* Data section

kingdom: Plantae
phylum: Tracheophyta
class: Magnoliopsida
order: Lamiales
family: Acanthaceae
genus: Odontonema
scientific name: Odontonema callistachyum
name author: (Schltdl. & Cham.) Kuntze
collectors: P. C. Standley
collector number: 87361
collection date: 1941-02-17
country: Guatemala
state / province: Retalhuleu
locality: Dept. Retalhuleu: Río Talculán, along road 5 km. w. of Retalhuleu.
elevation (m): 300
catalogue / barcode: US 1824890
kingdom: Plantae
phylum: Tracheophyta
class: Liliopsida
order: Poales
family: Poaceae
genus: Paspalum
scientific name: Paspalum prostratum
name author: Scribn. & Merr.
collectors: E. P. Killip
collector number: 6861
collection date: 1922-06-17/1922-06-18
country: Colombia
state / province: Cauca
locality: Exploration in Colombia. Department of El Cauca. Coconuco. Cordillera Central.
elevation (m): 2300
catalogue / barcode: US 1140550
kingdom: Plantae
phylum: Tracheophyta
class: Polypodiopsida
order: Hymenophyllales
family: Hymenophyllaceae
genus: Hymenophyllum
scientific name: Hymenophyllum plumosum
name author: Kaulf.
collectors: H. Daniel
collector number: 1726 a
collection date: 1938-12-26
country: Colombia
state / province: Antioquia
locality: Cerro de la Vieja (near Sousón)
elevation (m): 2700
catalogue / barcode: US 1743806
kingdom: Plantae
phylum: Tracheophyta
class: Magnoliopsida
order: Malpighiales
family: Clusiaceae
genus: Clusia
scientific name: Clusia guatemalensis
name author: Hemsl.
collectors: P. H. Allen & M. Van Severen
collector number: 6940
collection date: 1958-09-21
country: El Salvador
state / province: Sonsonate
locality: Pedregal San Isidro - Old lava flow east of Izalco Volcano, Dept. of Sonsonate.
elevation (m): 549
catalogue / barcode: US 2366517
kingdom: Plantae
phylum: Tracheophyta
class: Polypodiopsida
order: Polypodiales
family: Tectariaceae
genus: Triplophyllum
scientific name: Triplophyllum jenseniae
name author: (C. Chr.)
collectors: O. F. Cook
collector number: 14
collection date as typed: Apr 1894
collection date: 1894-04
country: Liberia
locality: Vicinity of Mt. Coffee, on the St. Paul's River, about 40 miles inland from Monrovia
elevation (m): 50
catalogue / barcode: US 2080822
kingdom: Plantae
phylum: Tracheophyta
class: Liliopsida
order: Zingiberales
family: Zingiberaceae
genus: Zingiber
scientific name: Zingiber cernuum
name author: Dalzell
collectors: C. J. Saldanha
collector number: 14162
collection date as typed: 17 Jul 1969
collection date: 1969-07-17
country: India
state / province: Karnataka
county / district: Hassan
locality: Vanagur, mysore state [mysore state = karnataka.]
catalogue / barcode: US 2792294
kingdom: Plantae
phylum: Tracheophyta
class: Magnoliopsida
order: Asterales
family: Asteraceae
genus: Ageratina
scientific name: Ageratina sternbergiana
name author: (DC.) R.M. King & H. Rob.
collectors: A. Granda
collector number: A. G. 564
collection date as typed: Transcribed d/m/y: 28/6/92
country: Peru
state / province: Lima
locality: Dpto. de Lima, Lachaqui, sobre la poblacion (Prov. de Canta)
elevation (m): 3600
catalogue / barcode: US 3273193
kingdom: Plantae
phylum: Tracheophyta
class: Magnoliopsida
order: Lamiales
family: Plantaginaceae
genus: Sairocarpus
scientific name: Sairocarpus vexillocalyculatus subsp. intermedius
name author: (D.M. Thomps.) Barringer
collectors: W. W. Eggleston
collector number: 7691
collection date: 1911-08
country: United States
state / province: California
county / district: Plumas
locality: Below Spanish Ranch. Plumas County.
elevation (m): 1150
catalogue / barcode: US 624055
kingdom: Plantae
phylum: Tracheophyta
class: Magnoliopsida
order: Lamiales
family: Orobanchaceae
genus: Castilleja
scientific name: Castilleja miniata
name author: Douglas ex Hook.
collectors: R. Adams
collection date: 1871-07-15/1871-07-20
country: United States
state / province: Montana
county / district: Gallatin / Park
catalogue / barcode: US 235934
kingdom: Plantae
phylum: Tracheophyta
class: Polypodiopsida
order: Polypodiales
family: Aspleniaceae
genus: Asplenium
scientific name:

* Stated problem
Copy out every line of the listing above word for word, with nothing left out or changed.

* Task output
kingdom: Plantae
phylum: Tracheophyta
class: Magnoliopsida
order: Lamiales
family: Acanthaceae
genus: Odontonema
scientific name: Odontonema callistachyum
name author: (Schltdl. & Cham.) Kuntze
collectors: P. C. Standley
collector number: 87361
collection date: 1941-02-17
country: Guatemala
state / province: Retalhuleu
locality: Dept. Retalhuleu: Río Talculán, along road 5 km. w. of Retalhuleu.
elevation (m): 300
catalogue / barcode: US 1824890
kingdom: Plantae
phylum: Tracheophyta
class: Liliopsida
order: Poales
family: Poaceae
genus: Paspalum
scientific name: Paspalum prostratum
name author: Scribn. & Merr.
collectors: E. P. Killip
collector number: 6861
collection date: 1922-06-17/1922-06-18
country: Colombia
state / province: Cauca
locality: Exploration in Colombia. Department of El Cauca. Coconuco. Cordillera Central.
elevation (m): 2300
catalogue / barcode: US 1140550
kingdom: Plantae
phylum: Tracheophyta
class: Polypodiopsida
order: Hymenophyllales
family: Hymenophyllaceae
genus: Hymenophyllum
scientific name: Hymenophyllum plumosum
name author: Kaulf.
collectors: H. Daniel
collector number: 1726 a
collection date: 1938-12-26
country: Colombia
state / province: Antioquia
locality: Cerro de la Vieja (near Sousón)
elevation (m): 2700
catalogue / barcode: US 1743806
kingdom: Plantae
phylum: Tracheophyta
class: Magnoliopsida
order: Malpighiales
family: Clusiaceae
genus: Clusia
scientific name: Clusia guatemalensis
name author: Hemsl.
collectors: P. H. Allen & M. Van Severen
collector number: 6940
collection date: 1958-09-21
country: El Salvador
state / province: Sonsonate
locality: Pedregal San Isidro - Old lava flow east of Izalco Volcano, Dept. of Sonsonate.
elevation (m): 549
catalogue / barcode: US 2366517
kingdom: Plantae
phylum: Tracheophyta
class: Polypodiopsida
order: Polypodiales
family: Tectariaceae
genus: Triplophyllum
scientific name: Triplophyllum jenseniae
name author: (C. Chr.)
collectors: O. F. Cook
collector number: 14
collection date as typed: Apr 1894
collection date: 1894-04
country: Liberia
locality: Vicinity of Mt. Coffee, on the St. Paul's River, about 40 miles inland from Monrovia
elevation (m): 50
catalogue / barcode: US 2080822
kingdom: Plantae
phylum: Tracheophyta
class: Liliopsida
order: Zingiberales
family: Zingiberaceae
genus: Zingiber
scientific name: Zingiber cernuum
name author: Dalzell
collectors: C. J. Saldanha
collector number: 14162
collection date as typed: 17 Jul 1969
collection date: 1969-07-17
country: India
state / province: Karnataka
county / district: Hassan
locality: Vanagur, mysore state [mysore state = karnataka.]
catalogue / barcode: US 2792294
kingdom: Plantae
phylum: Tracheophyta
class: Magnoliopsida
order: Asterales
family: Asteraceae
genus: Ageratina
scientific name: Ageratina sternbergiana
name author: (DC.) R.M. King & H. Rob.
collectors: A. Granda
collector number: A. G. 564
collection date as typed: Transcribed d/m/y: 28/6/92
country: Peru
state / province: Lima
locality: Dpto. de Lima, Lachaqui, sobre la poblacion (Prov. de Canta)
elevation (m): 3600
catalogue / barcode: US 3273193
kingdom: Plantae
phylum: Tracheophyta
class: Magnoliopsida
order: Lamiales
family: Plantaginaceae
genus: Sairocarpus
scientific name: Sairocarpus vexillocalyculatus subsp. intermedius
name author: (D.M. Thomps.) Barringer
collectors: W. W. Eggleston
collector number: 7691
collection date: 1911-08
country: United States
state / province: California
county / district: Plumas
locality: Below Spanish Ranch. Plumas County.
elevation (m): 1150
catalogue / barcode: US 624055
kingdom: Plantae
phylum: Tracheophyta
class: Magnoliopsida
order: Lamiales
family: Orobanchaceae
genus: Castilleja
scientific name: Castilleja miniata
name author: Douglas ex Hook.
collectors: R. Adams
collection date: 1871-07-15/1871-07-20
country: United States
state / province: Montana
county / district: Gallatin / Park
catalogue / barcode: US 235934
kingdom: Plantae
phylum: Tracheophyta
class: Polypodiopsida
order: Polypodiales
family: Aspleniaceae
genus: Asplenium
scientific name:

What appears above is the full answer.